**** Provided records ****
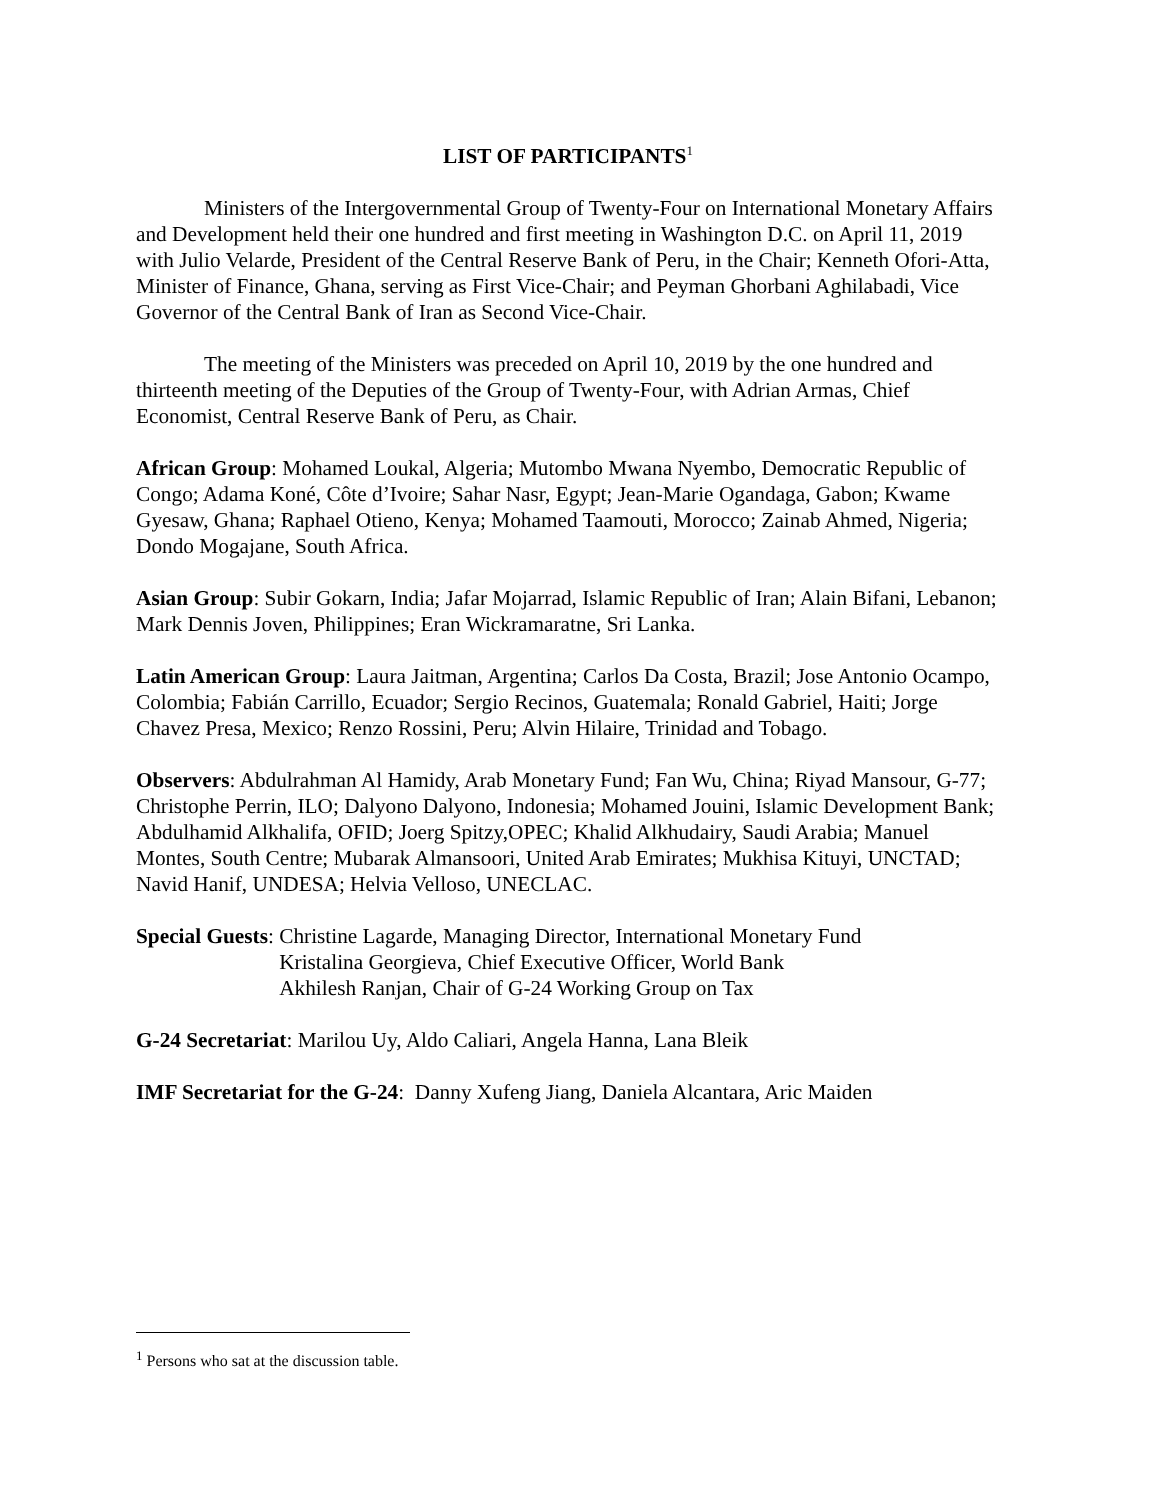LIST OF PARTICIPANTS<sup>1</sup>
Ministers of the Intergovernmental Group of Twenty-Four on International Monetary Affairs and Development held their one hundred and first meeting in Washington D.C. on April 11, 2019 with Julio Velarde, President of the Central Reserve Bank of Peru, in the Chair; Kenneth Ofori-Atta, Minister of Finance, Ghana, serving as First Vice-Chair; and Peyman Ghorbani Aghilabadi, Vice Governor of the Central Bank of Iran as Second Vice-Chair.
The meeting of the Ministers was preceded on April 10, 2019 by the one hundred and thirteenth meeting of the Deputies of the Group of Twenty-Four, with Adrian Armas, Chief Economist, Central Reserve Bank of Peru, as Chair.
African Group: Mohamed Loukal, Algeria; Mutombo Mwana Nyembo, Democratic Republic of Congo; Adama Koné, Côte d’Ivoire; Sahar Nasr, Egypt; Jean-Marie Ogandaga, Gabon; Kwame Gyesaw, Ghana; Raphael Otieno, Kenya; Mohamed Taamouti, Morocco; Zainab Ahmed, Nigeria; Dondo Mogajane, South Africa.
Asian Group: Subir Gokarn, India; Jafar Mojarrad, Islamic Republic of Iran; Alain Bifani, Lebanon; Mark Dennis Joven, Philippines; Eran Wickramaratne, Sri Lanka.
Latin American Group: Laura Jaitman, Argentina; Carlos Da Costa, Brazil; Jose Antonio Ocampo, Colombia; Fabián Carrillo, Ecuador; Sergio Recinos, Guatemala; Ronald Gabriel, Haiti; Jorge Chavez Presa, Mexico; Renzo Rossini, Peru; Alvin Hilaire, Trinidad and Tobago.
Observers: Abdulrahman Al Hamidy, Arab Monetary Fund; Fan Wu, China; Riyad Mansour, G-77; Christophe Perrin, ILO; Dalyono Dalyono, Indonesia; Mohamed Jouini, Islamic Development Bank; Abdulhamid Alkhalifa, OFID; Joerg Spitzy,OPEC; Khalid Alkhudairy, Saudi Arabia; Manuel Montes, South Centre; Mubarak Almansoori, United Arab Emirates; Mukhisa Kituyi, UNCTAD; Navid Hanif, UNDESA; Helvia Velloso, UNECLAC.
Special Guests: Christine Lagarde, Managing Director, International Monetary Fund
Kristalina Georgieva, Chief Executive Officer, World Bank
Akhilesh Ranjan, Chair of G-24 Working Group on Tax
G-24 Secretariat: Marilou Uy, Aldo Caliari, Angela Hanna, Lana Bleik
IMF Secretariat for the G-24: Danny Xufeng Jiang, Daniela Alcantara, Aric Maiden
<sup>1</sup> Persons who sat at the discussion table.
****
Problem to solve:
Print out every record above exactly as given. Do not include the pictures.

Response to this exercise:
LIST OF PARTICIPANTS<sup>1</sup>
Ministers of the Intergovernmental Group of Twenty-Four on International Monetary Affairs and Development held their one hundred and first meeting in Washington D.C. on April 11, 2019 with Julio Velarde, President of the Central Reserve Bank of Peru, in the Chair; Kenneth Ofori-Atta, Minister of Finance, Ghana, serving as First Vice-Chair; and Peyman Ghorbani Aghilabadi, Vice Governor of the Central Bank of Iran as Second Vice-Chair.
The meeting of the Ministers was preceded on April 10, 2019 by the one hundred and thirteenth meeting of the Deputies of the Group of Twenty-Four, with Adrian Armas, Chief Economist, Central Reserve Bank of Peru, as Chair.
African Group: Mohamed Loukal, Algeria; Mutombo Mwana Nyembo, Democratic Republic of Congo; Adama Koné, Côte d’Ivoire; Sahar Nasr, Egypt; Jean-Marie Ogandaga, Gabon; Kwame Gyesaw, Ghana; Raphael Otieno, Kenya; Mohamed Taamouti, Morocco; Zainab Ahmed, Nigeria; Dondo Mogajane, South Africa.
Asian Group: Subir Gokarn, India; Jafar Mojarrad, Islamic Republic of Iran; Alain Bifani, Lebanon; Mark Dennis Joven, Philippines; Eran Wickramaratne, Sri Lanka.
Latin American Group: Laura Jaitman, Argentina; Carlos Da Costa, Brazil; Jose Antonio Ocampo, Colombia; Fabián Carrillo, Ecuador; Sergio Recinos, Guatemala; Ronald Gabriel, Haiti; Jorge Chavez Presa, Mexico; Renzo Rossini, Peru; Alvin Hilaire, Trinidad and Tobago.
Observers: Abdulrahman Al Hamidy, Arab Monetary Fund; Fan Wu, China; Riyad Mansour, G-77; Christophe Perrin, ILO; Dalyono Dalyono, Indonesia; Mohamed Jouini, Islamic Development Bank; Abdulhamid Alkhalifa, OFID; Joerg Spitzy,OPEC; Khalid Alkhudairy, Saudi Arabia; Manuel Montes, South Centre; Mubarak Almansoori, United Arab Emirates; Mukhisa Kituyi, UNCTAD; Navid Hanif, UNDESA; Helvia Velloso, UNECLAC.
Special Guests: Christine Lagarde, Managing Director, International Monetary Fund
Kristalina Georgieva, Chief Executive Officer, World Bank
Akhilesh Ranjan, Chair of G-24 Working Group on Tax
G-24 Secretariat: Marilou Uy, Aldo Caliari, Angela Hanna, Lana Bleik
IMF Secretariat for the G-24: Danny Xufeng Jiang, Daniela Alcantara, Aric Maiden
<sup>1</sup> Persons who sat at the discussion table.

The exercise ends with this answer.